7. Akselerasi pertumbuhan

Proses Build-Measure-Learn tidak akan berhenti setelah menemukan titik pivot and persevere. Kenyataannya, seringkali startup yang sudah mencapai kesuksesan massal perlu men-distrupt ulang dirinya, seperti Apple yang men-distrupt lini produk iPod-nya dengan iPhone, agar tetap relevan dan menghindari innovator’s dillema. Dalam mengakselerasi pertumbuhan, Lean Startup Methodology menyarankan langkah-langkah ini:

7.1. The Power of Small Batch

Alih-alih menggunakan pola pikir large batch yang kerap digunakan dalam assembly line manufacturing massal, Lean Startup Methodology menyarankan penggunaan small batch yang lebih rapat. Implementasinya kurang lebih begini:

7.1.1. Large batch

Large batch dapat ditunjukan melalui contoh berikut:

  1. Desainer membuat 30 desain interface. Begitu selesai, ketiga puluh desain ini diberikan kepada tim engineer.
  2. Engineer mengembangkan aplikasi berdasarkan 30 desain yang dibuat.
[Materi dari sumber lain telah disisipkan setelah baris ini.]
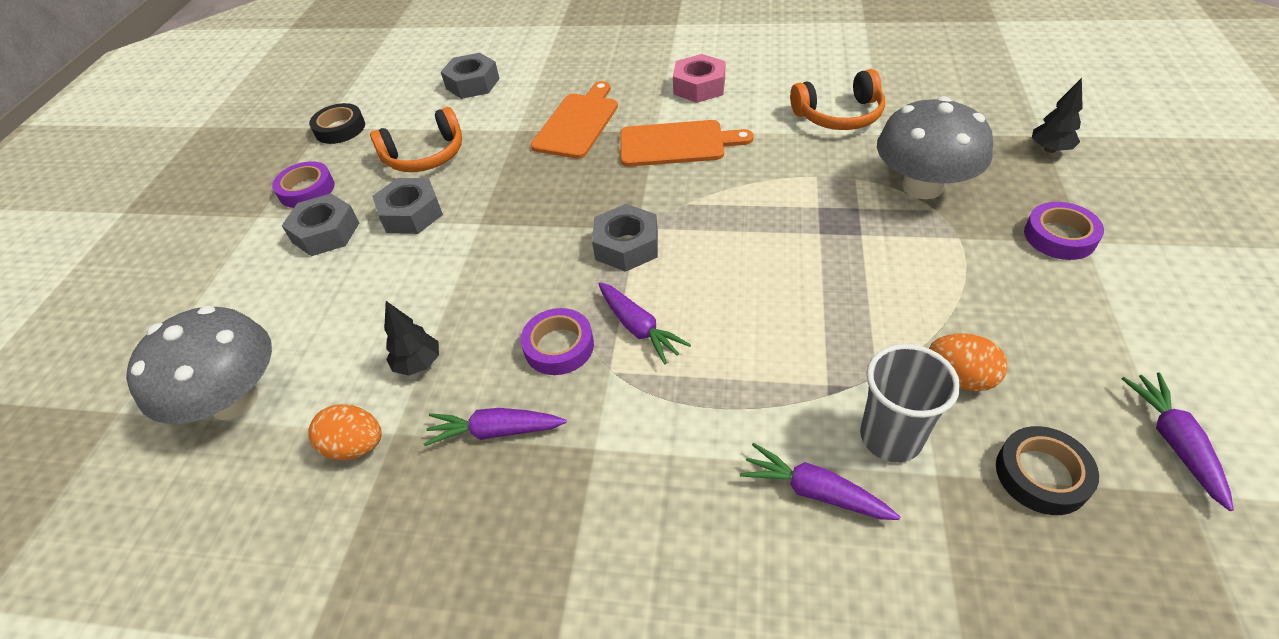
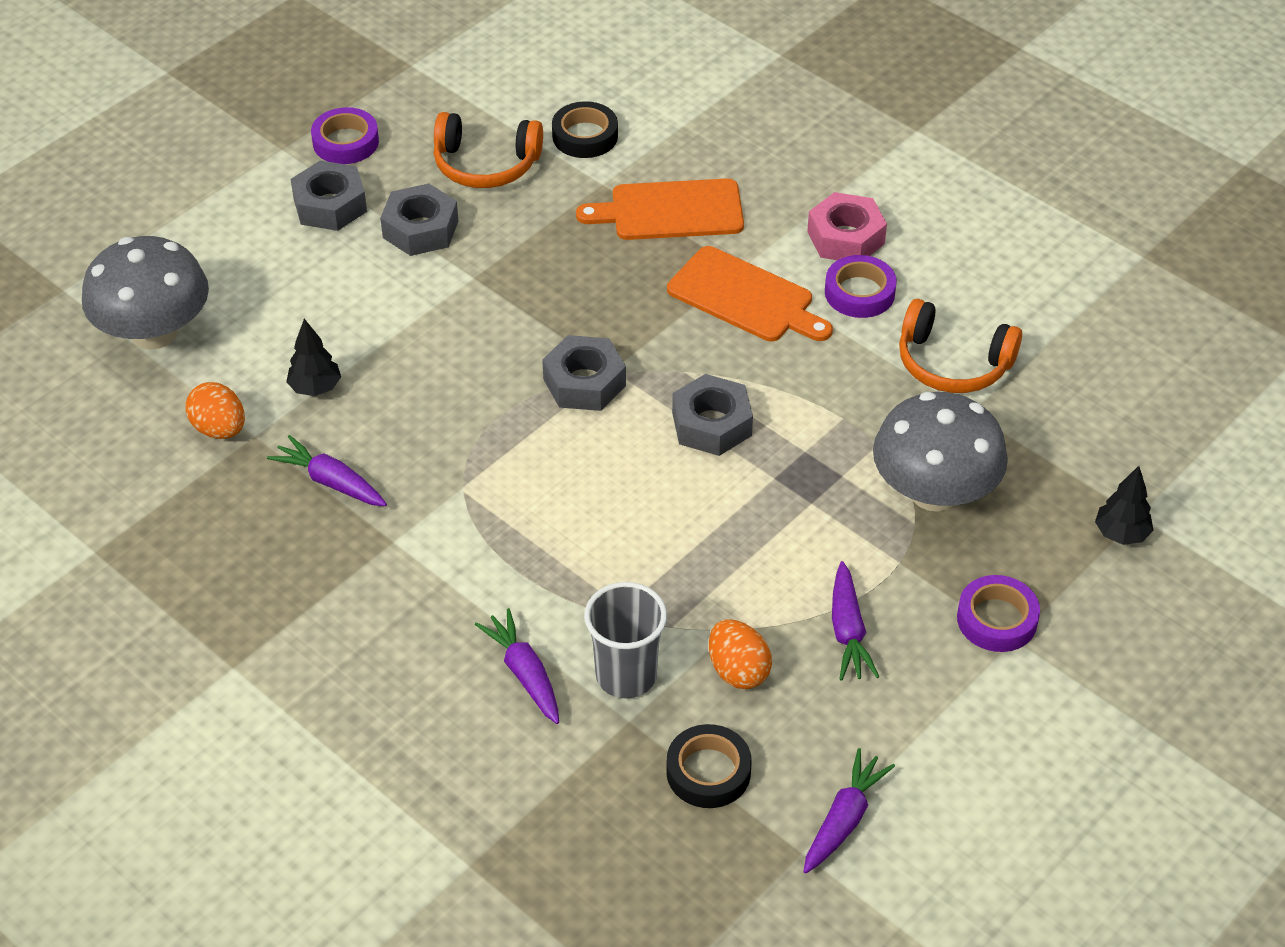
camera: 30 degrees right, 0 degrees up
black tape [309,103,365,144] -> black tape moved to [552,101,618,158]
grey nut [441,53,500,99] -> grey nut moved to [672,374,753,456]
purple tape [521,308,594,375] -> purple tape moved to [825,255,897,318]
orange cutting board [531,81,618,159] -> orange cutting board turned 150 degrees counterclockwise [576,178,744,240]
purple carrot [599,282,691,364] -> purple carrot moved to [832,561,879,681]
Pertanyaannya, apa yang terjadi jika dalam implementasi desain ke 4 atau 5, ditemukan beberapa masalah terhadap desain yang diberikan? Jika langkah pertama memakan waktu satu pekan, kesalahan ini baru ditemukan satu pekan ditambah total waktu yang dibutuhkan hingga engineer tiba ke implementasi desain ke 4 atau 5.

7.1.2. Small batch

Small batch dapat ditunjukan melalui contoh berikut:

  1. Desainer membuat 1 desain interface dan langsung diberikan kepada tim engineer. Sementara itu, kembali melanjutkan ke screen berikutnya
  2. Engineer membuat implementasi berdasarkan desain yang diberikan. Begitu menemukan kejanggalan yang perlu direvisi, engineer dapat langsung berkolaborasi dengan desainer untuk melakukan revisi.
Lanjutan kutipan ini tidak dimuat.